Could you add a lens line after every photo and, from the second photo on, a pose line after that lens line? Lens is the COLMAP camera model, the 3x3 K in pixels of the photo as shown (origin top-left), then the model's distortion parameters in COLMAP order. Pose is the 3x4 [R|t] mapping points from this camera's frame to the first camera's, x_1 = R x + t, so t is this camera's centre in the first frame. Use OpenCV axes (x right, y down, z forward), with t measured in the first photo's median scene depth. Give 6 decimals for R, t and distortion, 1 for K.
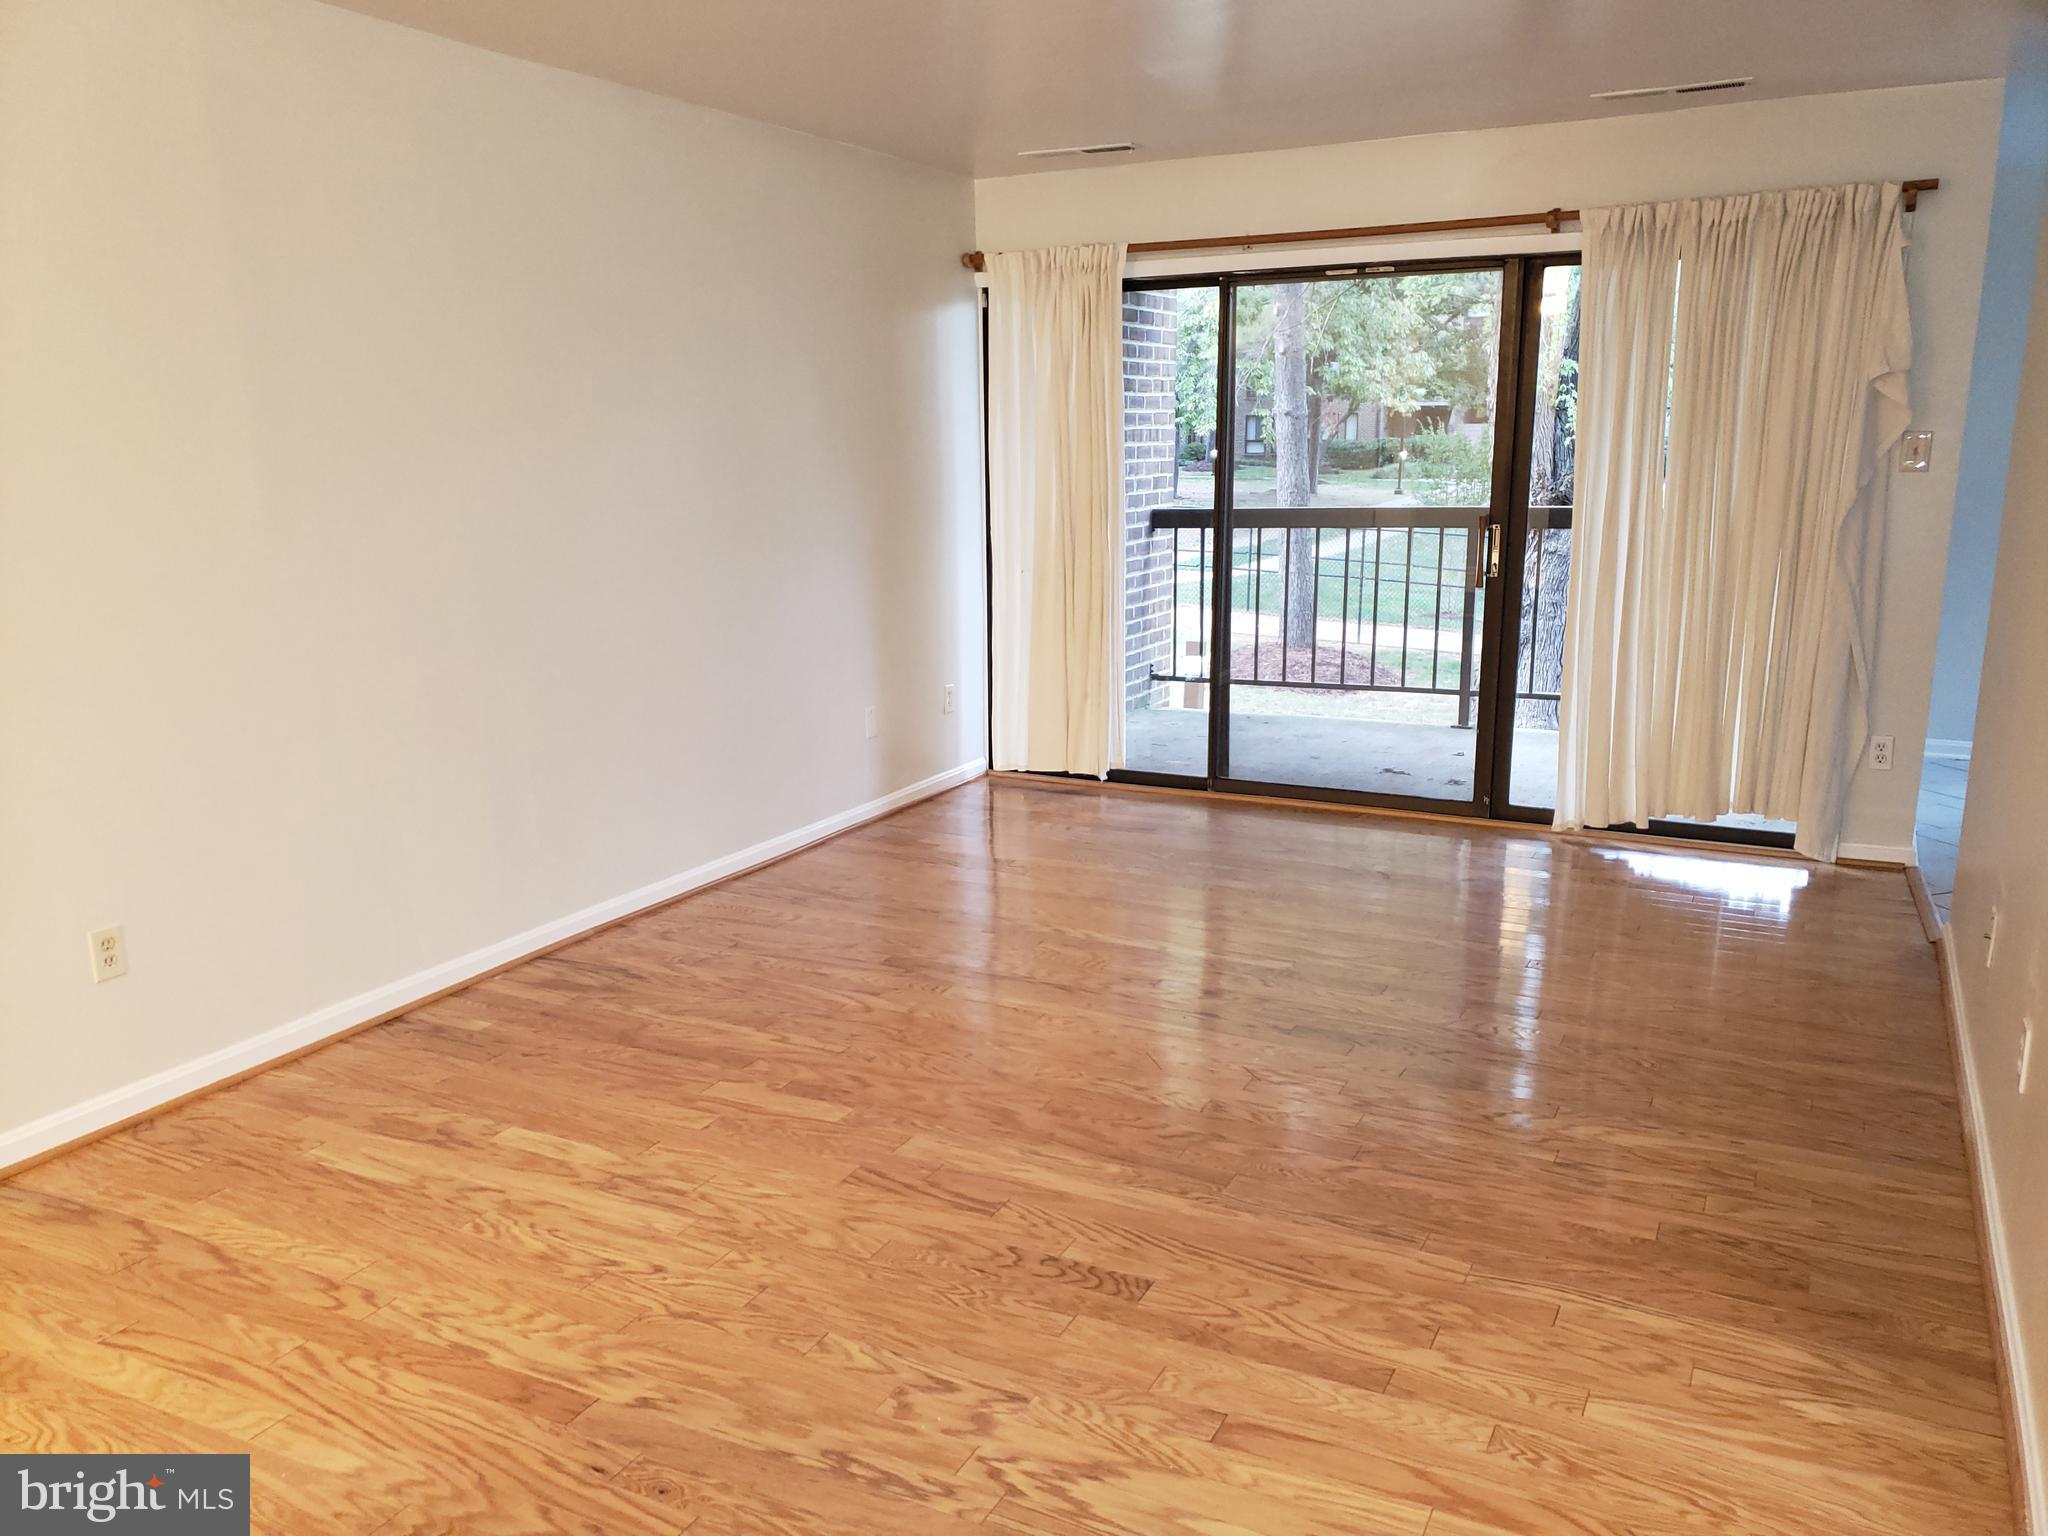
lens RADIAL K [[1600.9, 0, 1027.1], [0, 1600.9, 768.7], [0, 0, 1]] dist [0.019406, 0.024107]
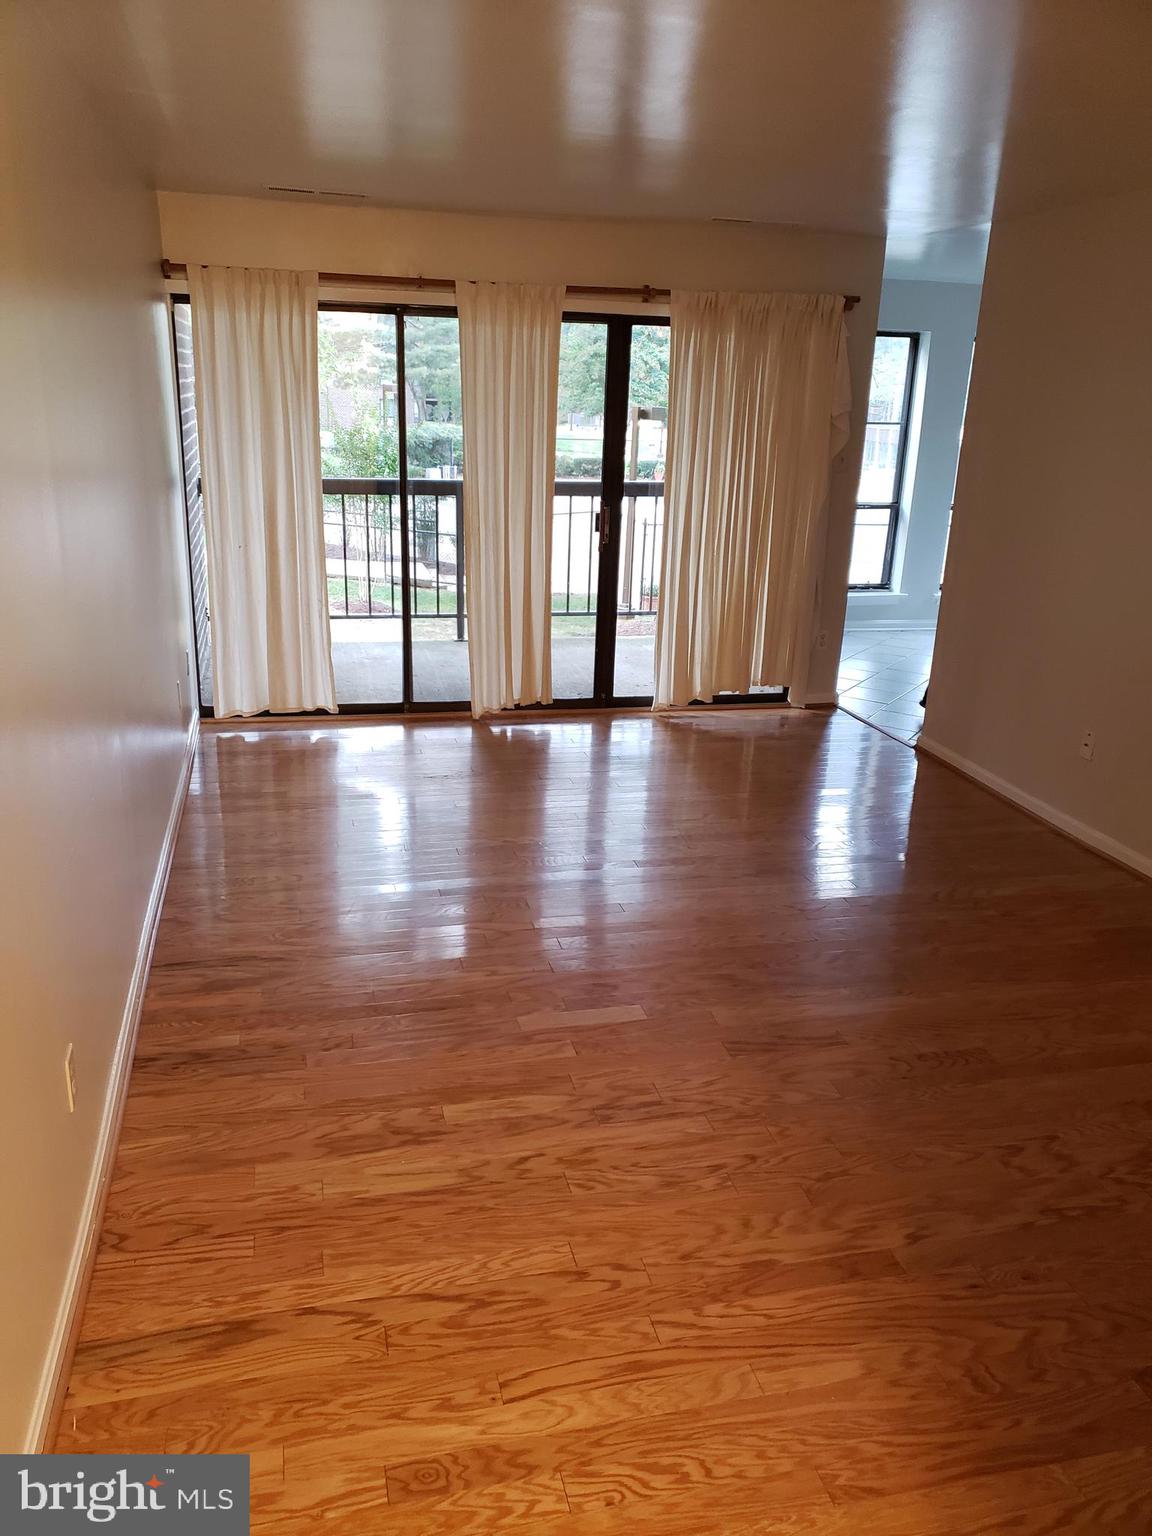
lens RADIAL K [[1200.6, 0, 578.0], [0, 1200.6, 770.9], [0, 0, 1]] dist [0.019406, 0.024107]
pose [[0.758667, -0.165139, 0.630201, -0.729861], [0.095315, 0.985067, 0.143384, -0.121315], [-0.644468, -0.048713, 0.763078, 0.294660]]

# [What to work on]
Please write out every line above word for word, leaving out the pictures.

# [Output]
Could you add a lens line after every photo and, from the second photo on, a pose line after that lens line? Lens is the COLMAP camera model, the 3x3 K in pixels of the photo as shown (origin top-left), then the model's distortion parameters in COLMAP order. Pose is the 3x4 [R|t] mapping points from this camera's frame to the first camera's, x_1 = R x + t, so t is this camera's centre in the first frame. Use OpenCV axes (x right, y down, z forward), with t measured in the first photo's median scene depth. Give 6 decimals for R, t and distortion, 1 for K.
lens RADIAL K [[1600.9, 0, 1027.1], [0, 1600.9, 768.7], [0, 0, 1]] dist [0.019406, 0.024107]
lens RADIAL K [[1200.6, 0, 578.0], [0, 1200.6, 770.9], [0, 0, 1]] dist [0.019406, 0.024107]
pose [[0.758667, -0.165139, 0.630201, -0.729861], [0.095315, 0.985067, 0.143384, -0.121315], [-0.644468, -0.048713, 0.763078, 0.294660]]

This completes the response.